AI Voice Cloning and Identity Risk: What You Need to Know

HeyGen's avatar test raised a broader issue that applies to all voice cloning technology in 2026.

Voice cloning tools - including those used by HeyGen - can generate a convincing audio replica of a person's voice using as little as three seconds of source audio. Phone calls, podcast clips, voice messages, and social media videos all constitute usable training data.

According to security researchers, voice cloning-based fraud attempts increased by over 400% in 2025. Reported cases include impersonation calls targeting elderly family members in Florida, Arizona, and Hong Kong, typically requesting emergency money transfers.

The mitigation: establish a verbal family code word. Choose a random word or phrase not used in everyday conversation. Share it with close family members and close contacts. Anyone calling in a panic requesting urgent financial help must provide the code word. If they cannot, end the call and dial back on a known number.

This takes 30 seconds to set up and is the most effective low-tech defense against AI voice fraud.

What Comes Next: HeyGen + Claude Code Automation

The manual HeyGen workflow covered in this article is functional but slow. The next step is automation: using Claude Code to wire a prompt-to-video pipeline that handles research, scriptwriting, and HeyGen video generation in a single workflow.

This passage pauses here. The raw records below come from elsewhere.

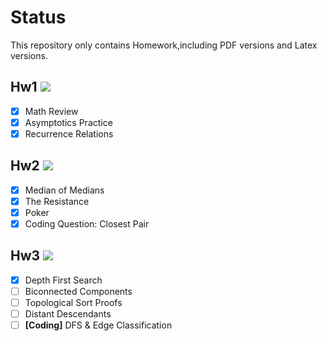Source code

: # Status
This repository only contains Homework,including PDF versions and Latex versions.

## Hw1 ![](https://geps.dev/progress/100)

- [x] Math Review
- [x] Asymptotics Practice
- [x] Recurrence Relations

## Hw2 ![](https://geps.dev/progress/100)

- [x] Median of Medians
- [x] The Resistance
- [x] Poker
- [x] Coding Question: Closest Pair

## Hw3 ![](https://geps.dev/progress/20)

- [x] Depth First Search
- [ ] Biconnected Components
- [ ] Topological Sort Proofs
- [ ] Distant Descendants
- [ ] **[Coding]** DFS & Edge Classification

The automated pipeline also includes third-party voice cloning integration so the avatar output sounds human, not synthetic.

If you are new to Claude Code, see the Claude Code beginner walkthrough before the next issue.

Frequently Asked Questions About HeyGen AI Avatars

How much footage does HeyGen need to create an avatar?
HeyGen Avatar V requires a minimum of 15 seconds of selfie video and recommends one additional headshot for accurate facial mapping. No studio setup is required.

Can HeyGen clone my voice?
HeyGen includes built-in voice cloning that generates a voice from uploaded footage. The output is functional but sounds AI-generated. For publication-quality voice, integrate a third-party tool such as ElevenLabs or PlayHT.

Is HeyGen free to use?
HeyGen offers one free Avatar V video export, which includes a watermark. Paid plans start at $24/month (billed annually) and are required for regular publishing use.

How long does it take to create a HeyGen avatar video?
From footage upload to generated video, the process takes approximately five minutes on the Avatar V model.

What is HeyGen Avatar V?
HeyGen Avatar V is the platform's most recent custom avatar model, released in 2025. It improves on Avatar IV with better lip-sync accuracy, more natural movement, and reduced uncanny valley artifacts.